If you want to be a writer, you have to write and teach yourself what you need to know. Writing is the ultimate school of hard knocks. Finding out how to get past those first hundred pages and track the all-crucial plot points, dissect the hero’s journey and how to find the way into the cave, theme and character-driven v. plot driven – all of that isn’t going to be taught in a CW seminar. Lord help you if you want to find an agent and shop a book. The narrow focus of most CW teachers is in the literary and poetical world, a narrow strip in the publishing landscape and geared towards university presses, bless their hearts as we say in the South. That’s because that’s what those so-sincere CW teachers learned in their undergrad and MFA programs, and because the academic writing world is so incestuous, that’s what they produce in their students when it comes time to take the tenure track.
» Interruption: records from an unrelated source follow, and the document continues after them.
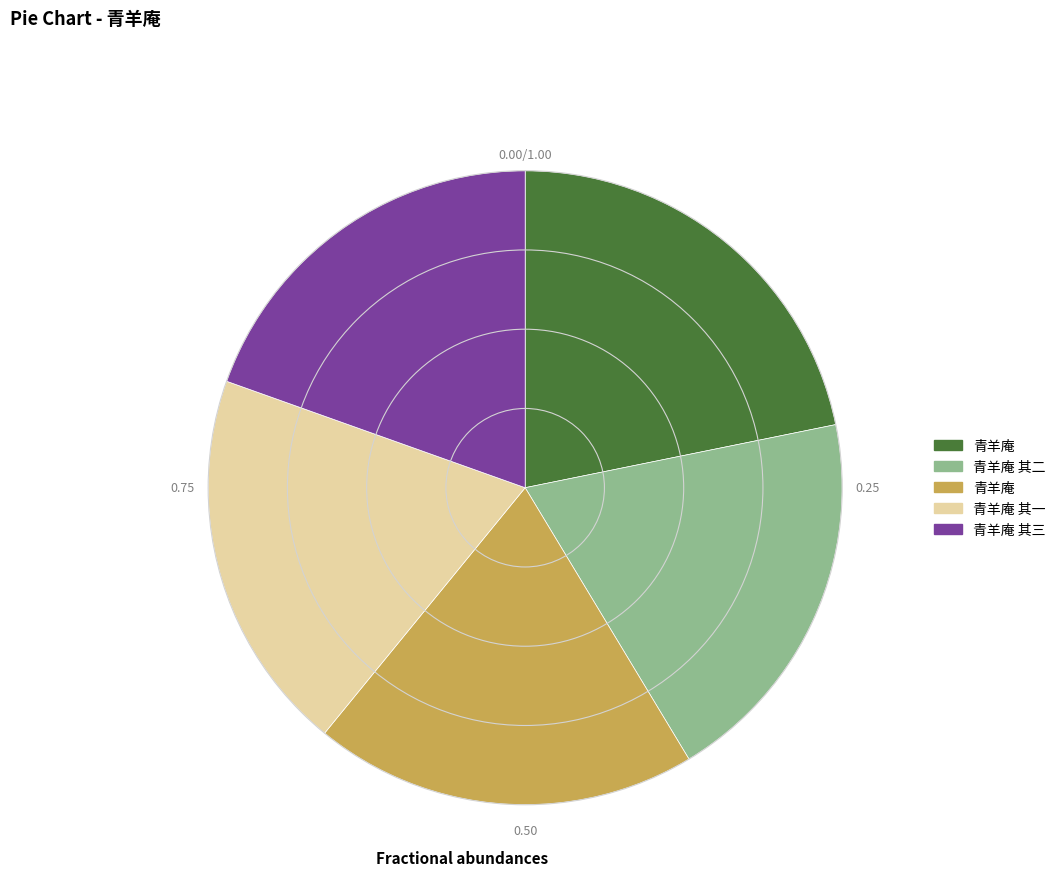

Is there a majority slice in this chart?

No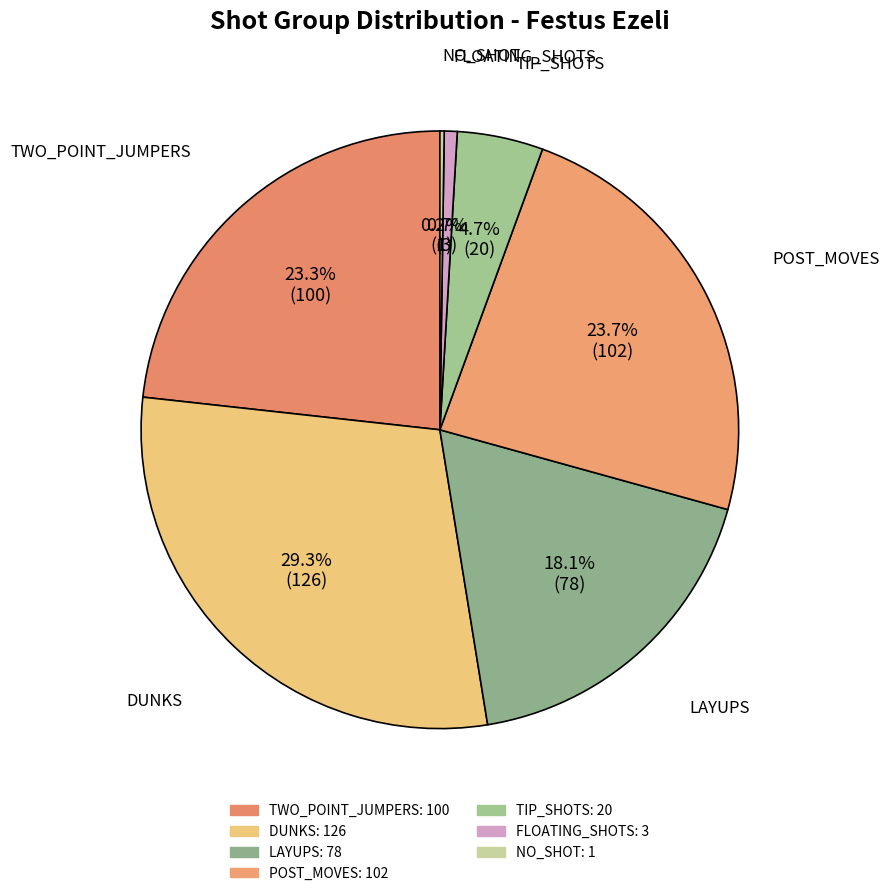

Does POST_MOVES represent more than half of the total?

No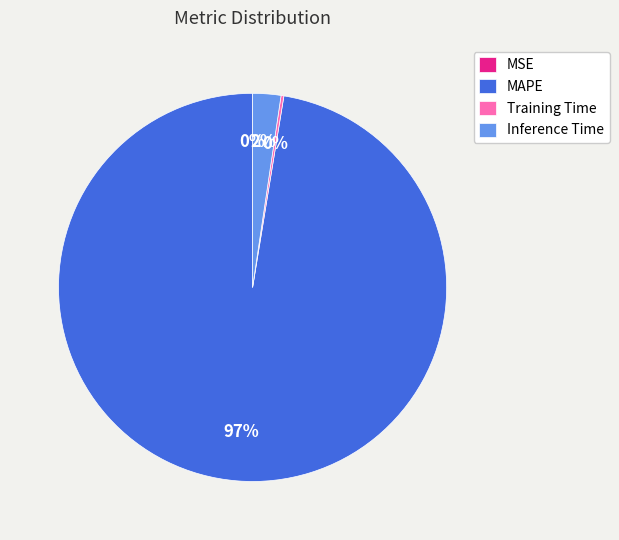

Which category has the biggest portion of the pie?

MAPE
Writers need to write, to live, to get out in the world and hear different speech patterns, meet people who haven’t heard of W.H. Auden and don’t give a damn about a library card. Living life makes a good writer a better writer. I have friends who were extolled and praised to the roof top in CW classes who today haven’t done a blamed thing with their writing. Once released from the cotton-wool cocoon of academia, they found the real world of publishing to be a cruel and vicious creature that eats its young. Definitely not for such delicately nurtured artistic souls as they.
A few years after that seminar for freshmen, I tried to steer a young woman just graduating from college towards an agent who specializes in paranormal books. This young woman had been working on the manuscript in high school and college. I didn’t know if it was any good, but I gave her props for wanting to get it published. For an hour I discussed marketability and query letters, how to write a tight synopsis, how to make her pitch in person. She’d learned none of this in all the years she’d studied creative writing, even though her stated goal was publication of this magnus opus. I felt sorry for her, and for all the other writers who thought they’d graduate with everything they needed to know about how to survive the publishing world. What writer wants to keep her words to herself? Not a blamed one of us, if we’re honest. We have a story to tell, a truth to reveal, and the world will be better off if it can find us in a book store, at least that’s the way I feel.
While spending four years writing angsty poetry and obscure prose is fun, it isn’t where the real writing world reposes. So don’t worry who teaches what classes, because the true writing work starts when the diploma is on the wall. Then, a real writer will get down to the brass tacks of the job and figure it out, or quit. As the cliché puts it so well, it’ll be time to fish or cut bait. And little if nothing learned in academia will land the big fish.